E’ come prendersela con Petrarca. Senza immischiarmi in ardui problemi di scienza, io mi fido e confido nel prof Luigi Luca Cavalli Sforza, il genetista che difende con limpida asciuttezza l’importanza della teoria della selezione naturale, classicamente esposta da Darwin - avverte lo scienziato - raccogliendo le intuizioni di Lamarck, che a loro volta rafforzavano e indirizzavano le prime "timide" intuizioni dell’Illuminisno e i coraggiosi sviluppi introdotti dalla Rivoluzione francese. Fino al momento in cui scrivo nessun intervento è arrivato a confutare il sobrio articolo di Luigi Luca Cavalli Sforza. Sono pronto a scommettere che accadrà presto. Perché è evidente, come emerge dai loro ruvidi scritti, che le tesi degli antidarwinisti (forse non quelle di Fodor e Piattelli Palmarini, che comunque controllerò) sono di
carattere religioso e fideistico. esattamente come lo sono quelle dei darvinisti incalliti o dei neodarwinisti alla Dawkins, per intenderci.

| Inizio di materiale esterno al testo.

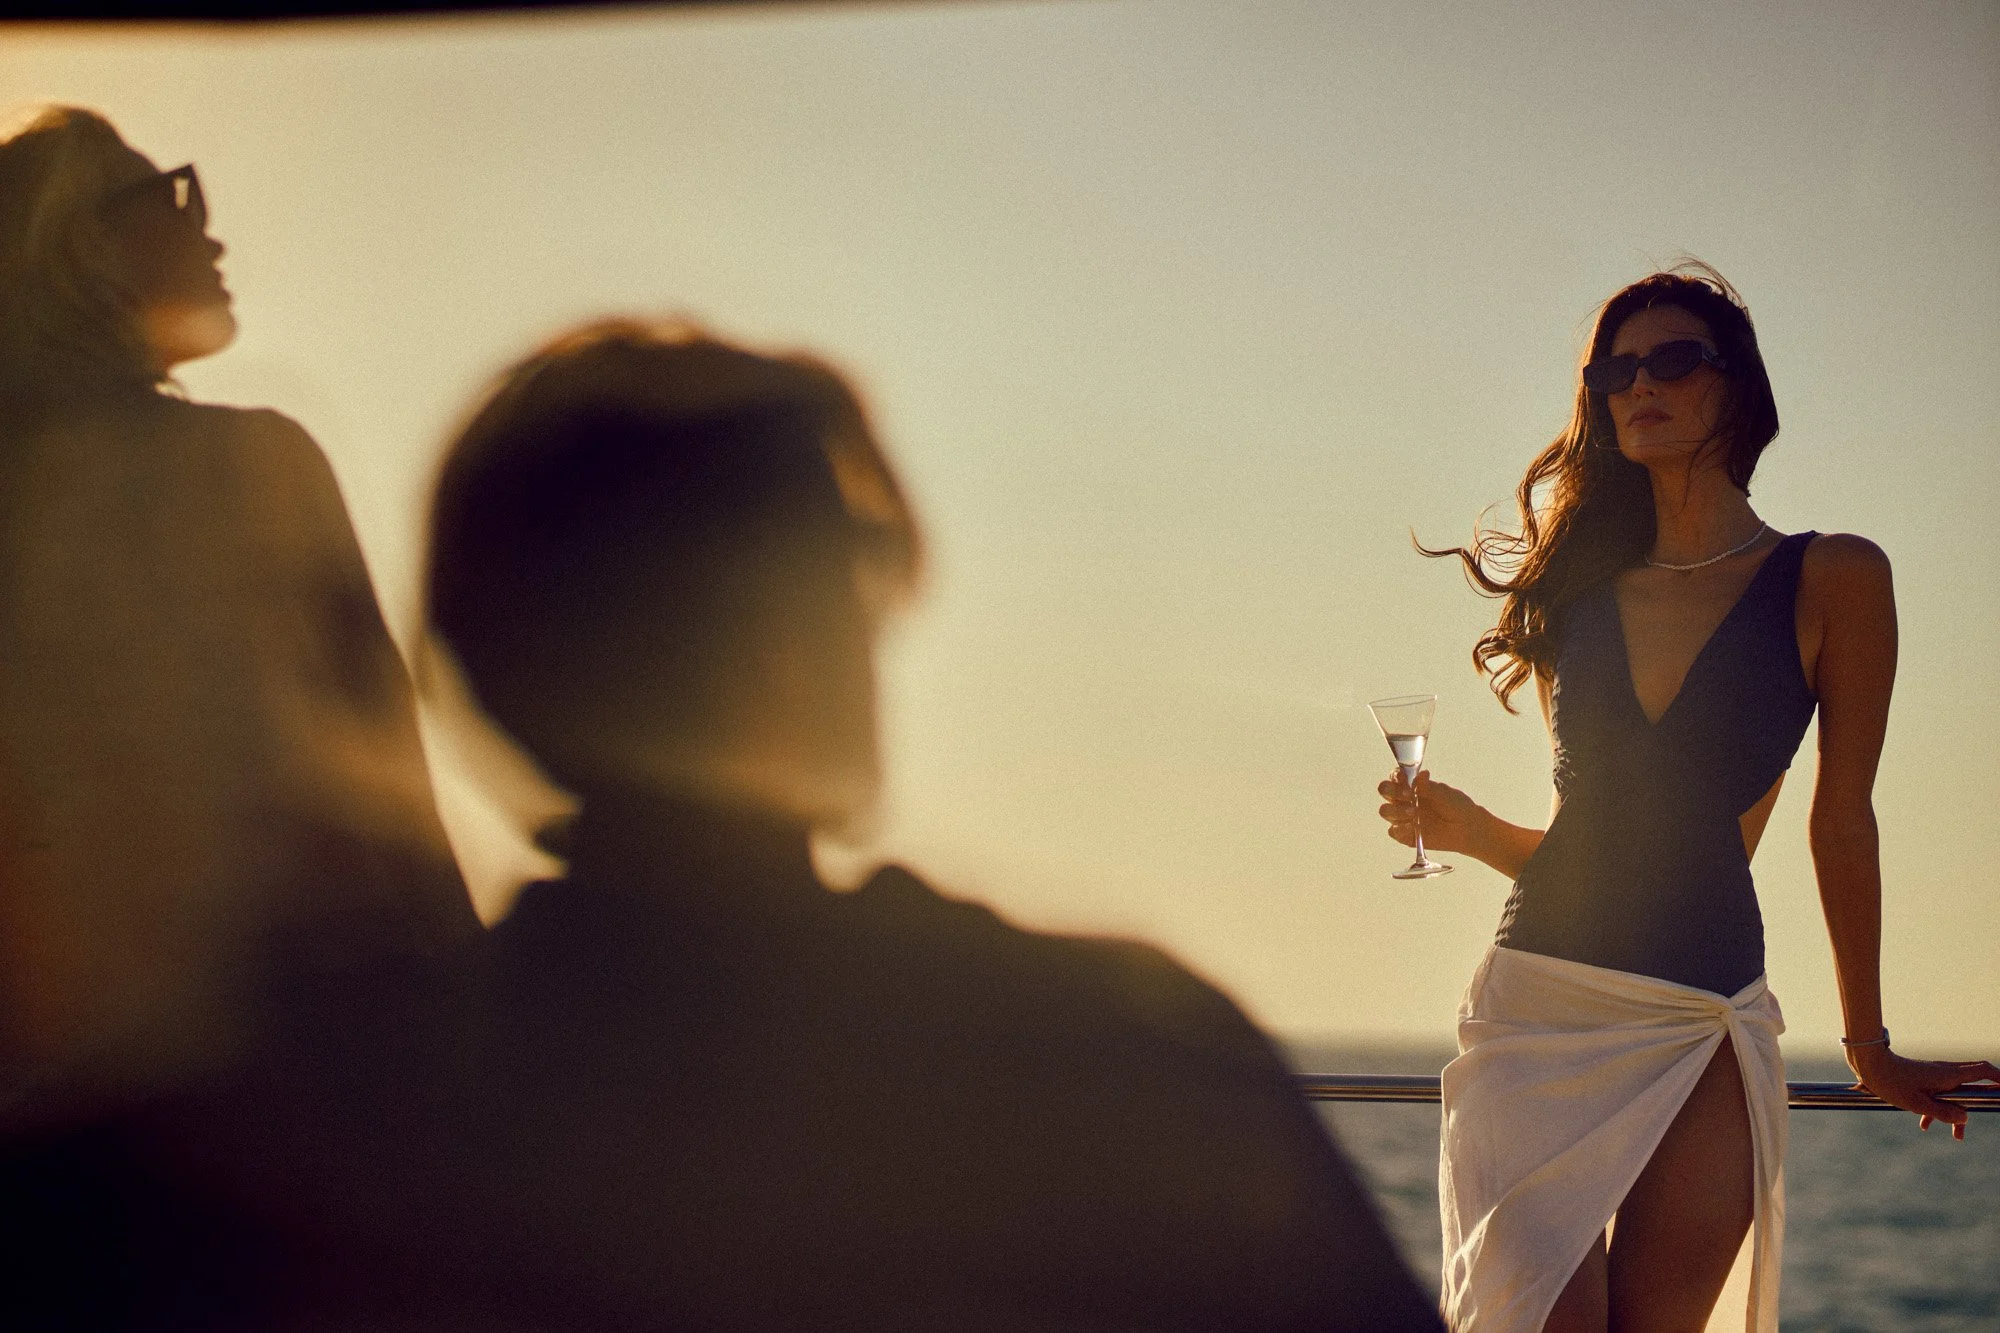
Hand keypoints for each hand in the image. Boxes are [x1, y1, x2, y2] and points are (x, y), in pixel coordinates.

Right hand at [1376, 769, 1484, 856]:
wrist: (1467, 828)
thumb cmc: (1456, 806)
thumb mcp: (1445, 794)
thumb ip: (1430, 787)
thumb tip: (1421, 774)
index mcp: (1411, 785)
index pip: (1395, 777)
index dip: (1395, 776)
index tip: (1404, 779)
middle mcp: (1403, 800)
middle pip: (1385, 791)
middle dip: (1392, 792)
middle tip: (1409, 796)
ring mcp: (1402, 817)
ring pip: (1386, 811)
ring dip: (1396, 810)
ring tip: (1414, 813)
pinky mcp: (1405, 835)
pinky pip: (1393, 832)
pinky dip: (1399, 829)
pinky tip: (1411, 827)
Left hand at [1845, 1044, 1999, 1139]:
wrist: (1868, 1065)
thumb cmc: (1891, 1082)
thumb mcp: (1917, 1103)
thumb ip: (1942, 1113)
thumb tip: (1965, 1118)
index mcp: (1949, 1075)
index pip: (1983, 1071)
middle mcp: (1946, 1072)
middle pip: (1974, 1084)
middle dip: (1980, 1103)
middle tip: (1979, 1119)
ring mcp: (1935, 1074)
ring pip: (1955, 1094)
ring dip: (1957, 1113)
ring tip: (1957, 1137)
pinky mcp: (1924, 1078)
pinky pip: (1939, 1094)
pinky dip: (1938, 1109)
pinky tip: (1925, 1126)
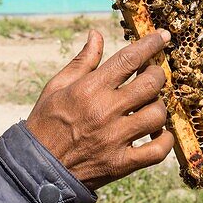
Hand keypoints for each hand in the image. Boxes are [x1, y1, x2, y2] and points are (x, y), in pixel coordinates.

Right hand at [25, 29, 173, 190]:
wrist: (38, 168)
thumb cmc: (46, 122)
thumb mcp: (57, 86)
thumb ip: (83, 61)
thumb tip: (96, 34)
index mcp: (89, 89)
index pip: (128, 59)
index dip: (150, 44)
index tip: (163, 36)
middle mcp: (105, 111)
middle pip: (150, 84)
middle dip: (157, 74)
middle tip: (152, 74)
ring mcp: (115, 139)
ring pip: (157, 115)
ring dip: (159, 106)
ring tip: (150, 105)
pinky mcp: (122, 163)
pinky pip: (158, 151)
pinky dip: (165, 140)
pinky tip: (159, 133)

A mio avviso hanno poco senso, anzi sono del tutto incomprensibili: sarebbe come se qualcuno volesse aprire una polemica e scagliarsi contro Petrarca, denunciandolo come responsabile del petrarchismo che con i suoi sonetti influenzò e impestò l’Europa intera per secoli.
Povero Darwin. Sono pochi quelli che, come che vada alla sua dottrina, gli riconoscono l’immenso merito di aver scoperto, e sostenuto con strumenti alla sua epoca ineccepibili, la storicità della natura umana, sottraendola al mito aristotelico-fideistico della immutabilità e divina eternità. Grazie a Darwin, l’uomo è più a rischio, più fragile, ma forse più consapevole di sé, più umano.